(Document excerpt Opens)

The census dataset consists of approximately 45222 data points, with each datapoint having 13 features
The dataset for this project can be found from the UCI Machine Learning Repo.
[DATASET](https://archive.ics.uci.edu/dataset/2/adult).

In [3]:
# Initiliaze Spark Session
spark = SparkSession.builder.appName('imbalanced_binary_classification').getOrCreate()

In [4]:
spark

In [5]:
#File Location and type
file_location = "./adult.csv"
file_type = "csv"

# CSV Options
infer_schema = "true"
first_row_is_header = "true"
delimiter = ","

# make sure to add column name as csv does not contain column name as default

df = spark.read.format(file_type) \
   .option("inferSchema", infer_schema)\
   .option("header", first_row_is_header)\
   .option("sep", delimiter)\
   .load(file_location) \
   .toDF("age", "workClass", "fnlwgt", "education", "education-num","marital-status", "occupation", "relationship",
        "race", "sex", "capital-gain", "capital-loss", "hours-per-week", "native-country", "income")
display(df)


DataFrame[age: int, workClass: string, fnlwgt: int, education: string, education-num: int, marital-status: string, occupation: string, relationship: string, race: string, sex: string, capital-gain: int, capital-loss: int, hours-per-week: int, native-country: string, income: string]

In [6]:
df.show()
df.columns
display(df)

(Document excerpt Closes)
(Dataset excerpts Opens)

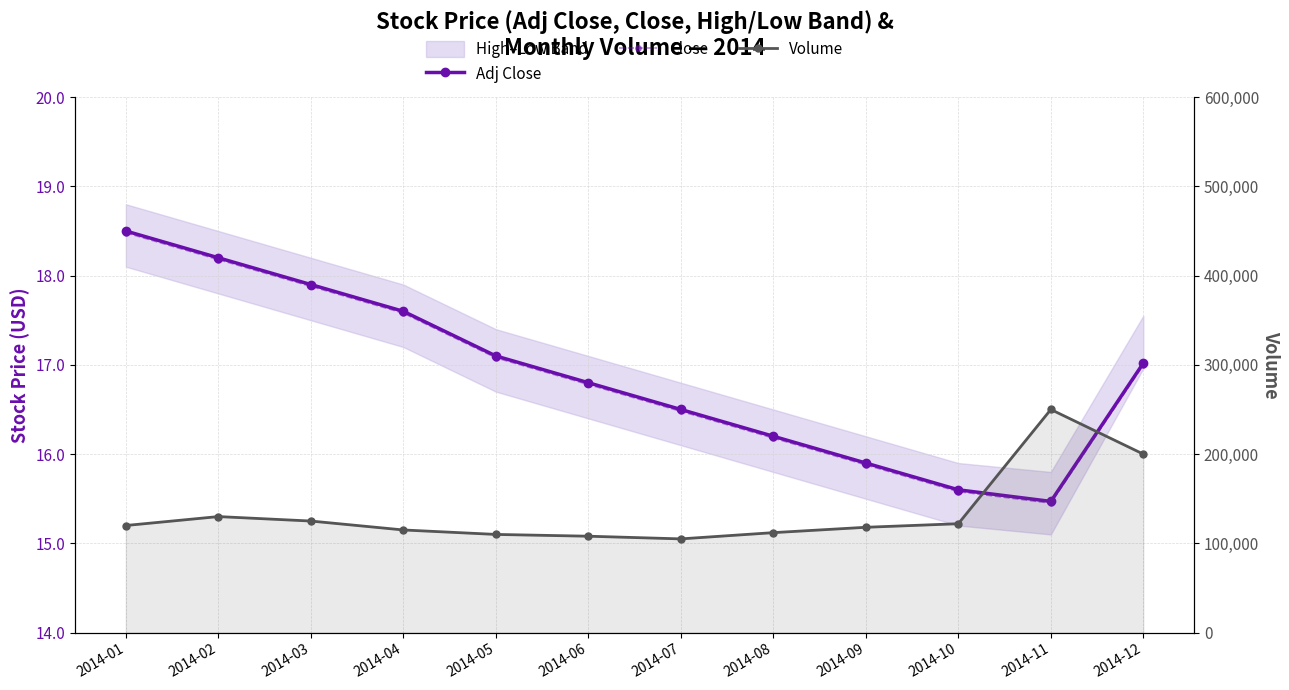

Reading left to right, what are all the values shown in this chart?

Adj Close: 18.5	18.2	17.9	17.6	17.1	16.8	16.5	16.2	15.9	15.6	15.5	17.0
Close: 18.5	18.2	17.9	17.6	17.1	16.8	16.5	16.2	15.9	15.6	15.4	17.0
Volume: 120000.0	130000.0	125000.0	115000.0	110000.0	108000.0	105000.0	112000.0	118000.0	122000.0	250000.0	200000.0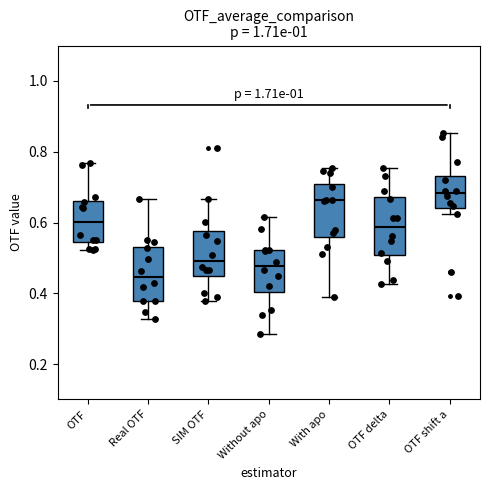

Where does the median line of the box for Without apo sit on the y-axis? The values are not printed on the chart, so give them approximately, as read against the axis.

0.48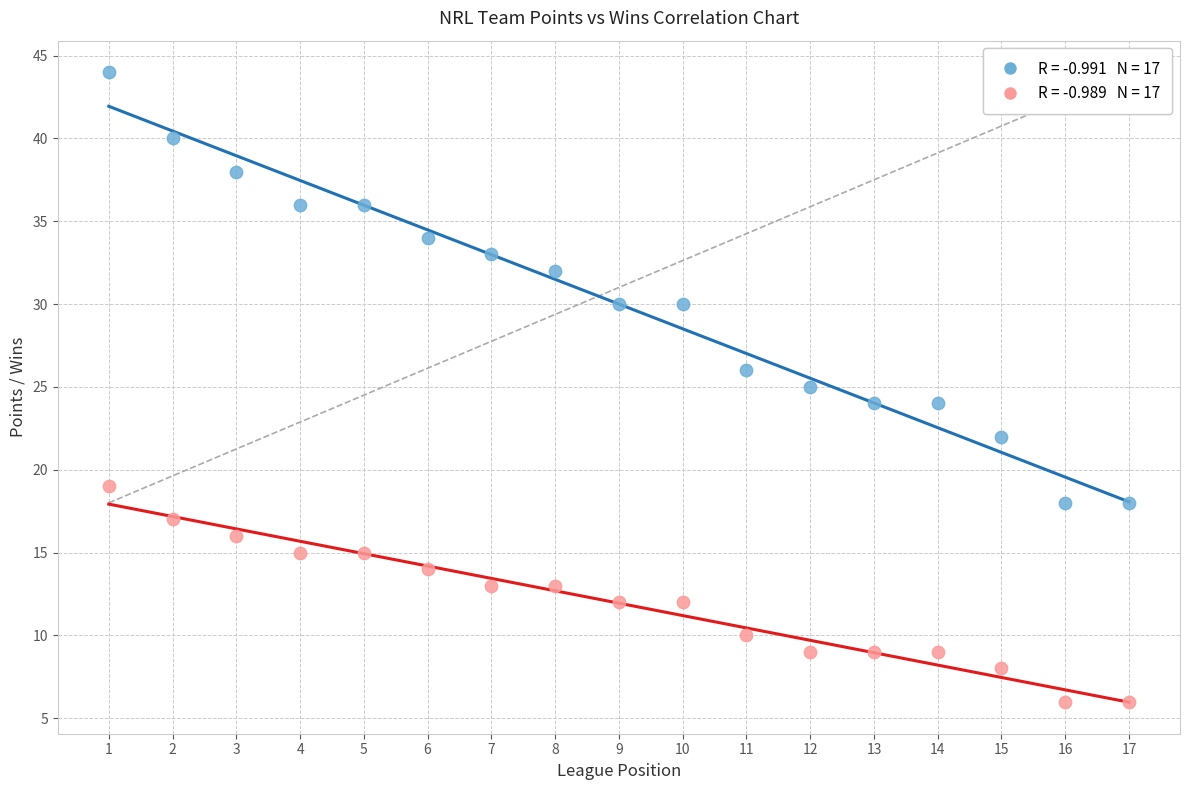

Across all data points, what is the range of Y values (max minus min)?

38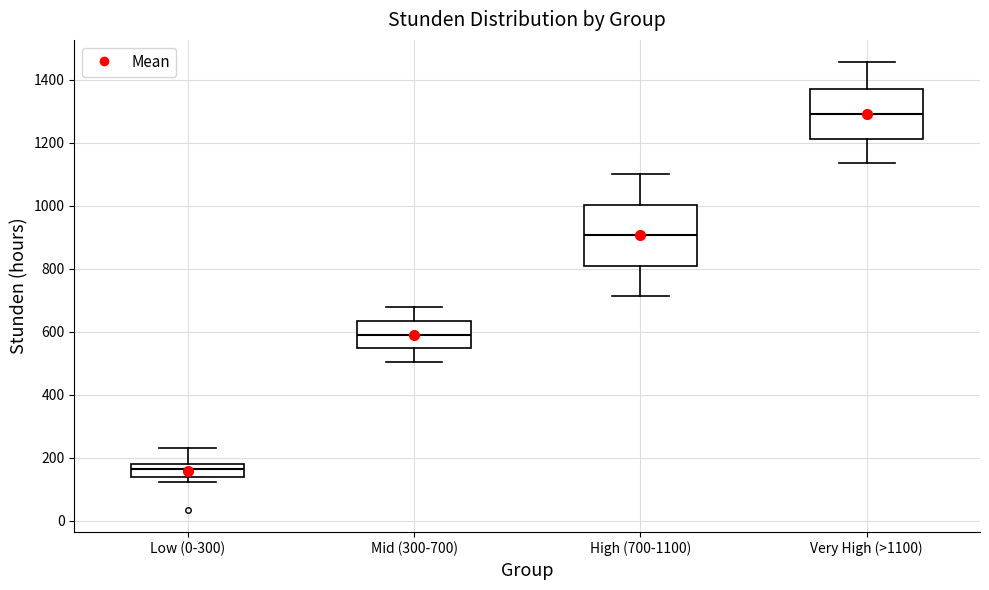

Which box has the lowest median line?

Low (0-300)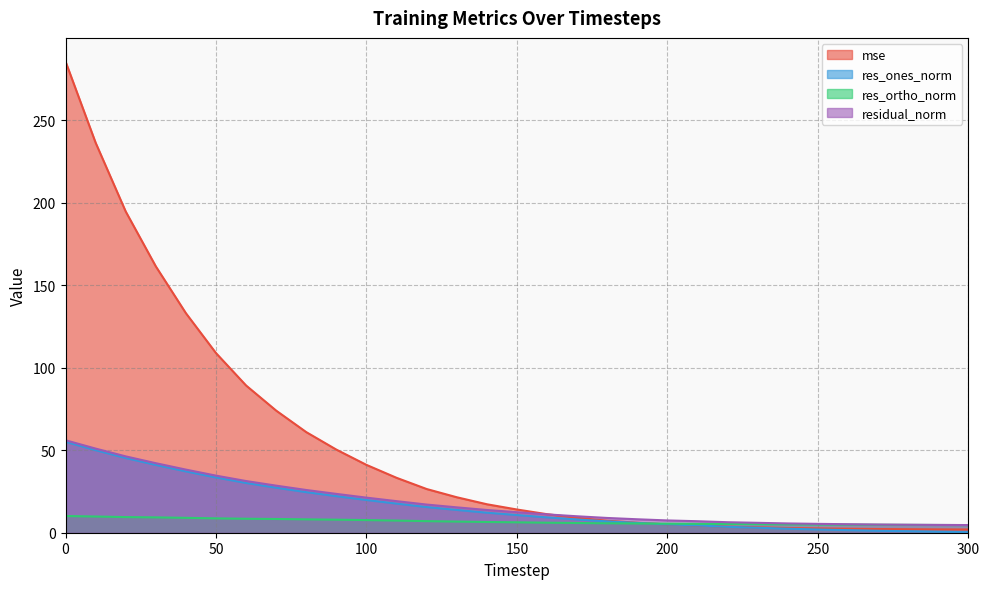

Reading right to left, what are all the values shown in this chart?

mse: 300=2.0	290=2.0	280=2.1	270=2.2	260=2.4	250=2.6	240=2.9	230=3.3	220=3.7	210=4.4	200=5.0	190=6.0	180=7.3	170=9.0	160=11.2	150=14.1	140=17.3	130=21.5	120=26.5	110=33.3	100=41.1	90=50.4	80=61.0	70=74.0	60=89.2	50=108.9	40=133.1	30=161.5	20=194.7	10=236.4	0=285.7
res_ones_norm: 300=0.3	290=0.6	280=0.9	270=1.2	260=1.6	250=2.0	240=2.4	230=3.0	220=3.6	210=4.4	200=5.0	190=5.9	180=6.9	170=8.0	160=9.3	150=10.7	140=12.1	130=13.8	120=15.6	110=17.7	100=19.8	90=22.2	80=24.6	70=27.3	60=30.2	50=33.5	40=37.2	30=41.1	20=45.3	10=50.0	0=55.1
res_ortho_norm: 300=4.6	290=4.7	280=4.8	270=4.8	260=4.9	250=5.0	240=5.1	230=5.2	220=5.3	210=5.4	200=5.5	190=5.6	180=5.7	170=5.9	160=6.1	150=6.3	140=6.5	130=6.8	120=7.0	110=7.4	100=7.7	90=7.9	80=8.1	70=8.3	60=8.5	50=8.7	40=9.0	30=9.3	20=9.5	10=9.8	0=10.1
residual_norm: 300=4.6	290=4.7	280=4.8	270=5.0	260=5.2	250=5.4	240=5.6	230=6.0	220=6.4	210=7.0	200=7.4	190=8.2	180=8.9	170=10.0	160=11.1	150=12.4	140=13.8	130=15.4	120=17.1	110=19.1	100=21.3	90=23.5	80=25.9	70=28.5	60=31.3	50=34.6	40=38.3	30=42.1	20=46.3	10=51.0	0=56.1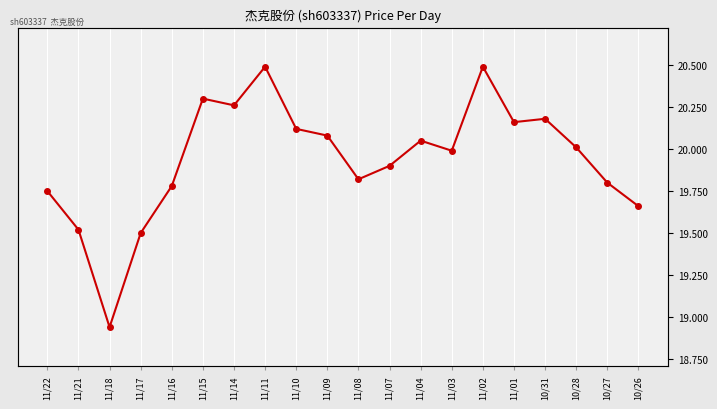

What is the value of the 19th point from the left?

19.8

(Dataset excerpts Closes)

**Using the information**
1. Decide whether each statement agrees with the census notebook excerpt. Answer yes or no for each, and quote the deciding words of the excerpt. (a) The dataset holds about 45222 data points. (b) The CSV file is read with a tab as its delimiter. (c) The Spark session is given the app name 'imbalanced_binary_classification'.
2. Carry the census notebook excerpt forward from its last line, in the same notebook style.

**Answers below**
1.
(a) Yes: "The census dataset consists of approximately 45222 data points"
(b) No: "delimiter = ","
(c) Yes: "spark = SparkSession.builder.appName('imbalanced_binary_classification').getOrCreate()"

2.
+---+----------------+------+------------+-------------+--------------+-----------------+--------------+-----+------+------------+------------+--------------+--------------+------+
|age|       workClass|fnlwgt|   education|education-num|marital-status|       occupation|  relationship| race|   sex|capital-gain|capital-loss|hours-per-week|native-country|income|
+---+----------------+------+------------+-------------+--------------+-----------------+--------------+-----+------+------------+------------+--------------+--------------+------+
| 90|               ?| 77053|     HS-grad|            9|       Widowed|                ?| Not-in-family|White|Female|           0|        4356|            40| United-States| <=50K|
| 82|         Private|132870|     HS-grad|            9|       Widowed|  Exec-managerial| Not-in-family|White|Female|           0|        4356|            18| United-States| <=50K|
| 66|               ?|186061|Some-college|           10|       Widowed|                ?|     U

DataFrame[age: int, workClass: string, fnlwgt: int, education: string, education-num: int, marital-status: string, occupation: string, relationship: string, race: string, sex: string, capital-gain: int, capital-loss: int, hours-per-week: int, native-country: string, income: string]

### 2. Data Preprocessing

In [7]:
# import pyspark functions
from pyspark.sql import functions as F
#create add new column to the dataset
df = df.withColumn('>50k', F.when(df.income == '<=50k', 0).otherwise(1))
# Drop the income label
df = df.drop('income')
df.columns
                                

['age',
 'workClass',
 'fnlwgt',
 'education',
 'education-num',
 'marital-status',
 'occupation',
 'relationship',
 'race',
 'sex',
 'capital-gain',
 'capital-loss',
 'hours-per-week',
 'native-country',
 '>50k']

In [8]:
display(df)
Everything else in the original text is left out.